The Hundred-Year-Old Man Who Climbed Out of the Window and Disappeared

Jonas Jonasson

Pages

384

Year

2009

Difficulty

Easy

Themes

adventure, history, humor, aging, absurdity

Allan Karlsson turns one hundred and decides he has had quite enough of his nursing home. He climbs out of the window in his slippers and heads to the nearest bus station, where he impulsively steals a suitcase from a man in the bathroom. The suitcase belongs to a criminal gang and is full of money, and Allan’s escape sets off a chain of absurd events. Meanwhile, flashback chapters reveal that Allan has spent the twentieth century stumbling through world-changing moments, accidentally influencing events from the Spanish Civil War to the Manhattan Project to the fall of the Berlin Wall.

Why Start Here

This is Jonasson’s debut and his best-known work by a wide margin. It showcases everything that makes his writing unique: the joyful absurdity, the blending of historical figures with fictional farce, and the irresistible central character of Allan, a man so placid and unflappable that not even meeting Stalin or Mao can ruffle him.

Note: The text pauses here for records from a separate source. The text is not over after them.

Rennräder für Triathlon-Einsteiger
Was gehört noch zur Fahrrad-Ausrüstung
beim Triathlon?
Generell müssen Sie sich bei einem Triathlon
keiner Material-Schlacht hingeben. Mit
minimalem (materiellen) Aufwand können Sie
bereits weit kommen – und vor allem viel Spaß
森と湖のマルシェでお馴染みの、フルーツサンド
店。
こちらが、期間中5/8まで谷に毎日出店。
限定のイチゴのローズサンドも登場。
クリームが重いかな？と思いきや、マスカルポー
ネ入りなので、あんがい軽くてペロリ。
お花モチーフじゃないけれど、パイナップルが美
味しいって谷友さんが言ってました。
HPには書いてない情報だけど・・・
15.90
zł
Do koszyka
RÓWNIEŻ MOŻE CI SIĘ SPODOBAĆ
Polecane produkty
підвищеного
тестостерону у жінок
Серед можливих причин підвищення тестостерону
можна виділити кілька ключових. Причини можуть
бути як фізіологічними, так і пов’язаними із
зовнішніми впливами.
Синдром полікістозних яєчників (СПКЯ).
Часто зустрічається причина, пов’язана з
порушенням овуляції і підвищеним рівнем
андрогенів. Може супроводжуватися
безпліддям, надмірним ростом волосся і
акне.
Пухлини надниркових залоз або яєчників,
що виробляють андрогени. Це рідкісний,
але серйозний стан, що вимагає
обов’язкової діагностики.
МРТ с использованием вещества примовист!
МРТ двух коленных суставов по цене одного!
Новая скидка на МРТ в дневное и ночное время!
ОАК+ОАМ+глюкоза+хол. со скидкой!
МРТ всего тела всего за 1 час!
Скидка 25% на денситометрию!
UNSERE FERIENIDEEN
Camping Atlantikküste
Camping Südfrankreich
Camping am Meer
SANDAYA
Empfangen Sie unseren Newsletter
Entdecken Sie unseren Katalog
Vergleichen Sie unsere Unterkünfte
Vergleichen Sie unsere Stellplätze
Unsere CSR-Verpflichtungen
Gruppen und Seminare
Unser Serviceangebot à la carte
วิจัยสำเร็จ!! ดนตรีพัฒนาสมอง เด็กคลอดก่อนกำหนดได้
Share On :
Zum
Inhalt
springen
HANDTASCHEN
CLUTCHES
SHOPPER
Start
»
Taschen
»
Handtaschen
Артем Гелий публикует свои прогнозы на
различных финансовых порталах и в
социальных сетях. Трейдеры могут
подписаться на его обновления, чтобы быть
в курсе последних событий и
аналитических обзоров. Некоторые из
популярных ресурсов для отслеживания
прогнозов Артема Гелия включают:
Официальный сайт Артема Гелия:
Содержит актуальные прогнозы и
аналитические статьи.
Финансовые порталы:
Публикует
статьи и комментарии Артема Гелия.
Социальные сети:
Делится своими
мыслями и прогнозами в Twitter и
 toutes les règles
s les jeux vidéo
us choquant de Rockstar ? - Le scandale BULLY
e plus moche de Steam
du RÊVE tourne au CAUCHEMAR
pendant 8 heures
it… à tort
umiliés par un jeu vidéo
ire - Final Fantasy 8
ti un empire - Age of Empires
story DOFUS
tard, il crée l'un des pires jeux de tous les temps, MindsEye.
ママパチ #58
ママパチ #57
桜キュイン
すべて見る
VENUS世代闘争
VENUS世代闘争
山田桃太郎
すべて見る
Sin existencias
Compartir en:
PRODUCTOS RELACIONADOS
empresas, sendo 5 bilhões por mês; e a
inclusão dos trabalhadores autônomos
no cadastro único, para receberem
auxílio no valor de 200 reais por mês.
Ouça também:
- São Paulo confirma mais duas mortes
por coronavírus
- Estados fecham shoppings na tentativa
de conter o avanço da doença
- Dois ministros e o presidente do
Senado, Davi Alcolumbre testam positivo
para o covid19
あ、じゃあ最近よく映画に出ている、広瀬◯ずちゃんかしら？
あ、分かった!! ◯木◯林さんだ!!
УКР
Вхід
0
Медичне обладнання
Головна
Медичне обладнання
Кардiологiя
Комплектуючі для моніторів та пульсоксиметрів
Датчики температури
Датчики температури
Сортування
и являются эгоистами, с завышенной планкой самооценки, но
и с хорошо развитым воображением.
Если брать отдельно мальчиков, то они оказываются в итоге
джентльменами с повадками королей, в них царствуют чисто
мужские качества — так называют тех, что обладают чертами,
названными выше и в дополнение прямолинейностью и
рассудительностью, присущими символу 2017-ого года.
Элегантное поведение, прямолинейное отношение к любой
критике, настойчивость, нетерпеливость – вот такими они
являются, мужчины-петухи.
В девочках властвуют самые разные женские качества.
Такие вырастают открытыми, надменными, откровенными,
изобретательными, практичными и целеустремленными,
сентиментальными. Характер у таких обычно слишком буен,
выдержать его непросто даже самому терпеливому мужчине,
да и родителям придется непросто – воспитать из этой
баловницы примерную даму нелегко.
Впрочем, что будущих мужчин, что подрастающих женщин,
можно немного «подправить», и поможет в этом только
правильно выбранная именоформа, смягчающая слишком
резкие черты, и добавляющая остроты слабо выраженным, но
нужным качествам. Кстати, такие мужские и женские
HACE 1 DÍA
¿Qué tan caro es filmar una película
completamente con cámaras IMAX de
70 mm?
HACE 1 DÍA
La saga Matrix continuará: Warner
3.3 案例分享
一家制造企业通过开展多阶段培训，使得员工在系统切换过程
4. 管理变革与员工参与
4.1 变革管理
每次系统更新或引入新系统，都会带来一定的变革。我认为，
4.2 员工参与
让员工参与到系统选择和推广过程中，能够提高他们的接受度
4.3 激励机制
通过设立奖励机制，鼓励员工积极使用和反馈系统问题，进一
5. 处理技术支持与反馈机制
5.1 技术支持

The novel works perfectly as a starting point because it is entirely self-contained, endlessly entertaining, and requires no particular knowledge of Swedish literature or twentieth-century history to enjoy. The historical episodes are played for comedy, not accuracy, and the present-day adventure is pure slapstick pleasure.

What to Expect

A 384-page comic novel alternating between two timelines. The present-day chapters follow Allan’s picaresque adventure through the Swedish countryside. The historical chapters span the twentieth century with gleeful disregard for probability. The humor is broad, warm, and relentless. Adapted into a Swedish film in 2013 that became one of Sweden’s most successful films.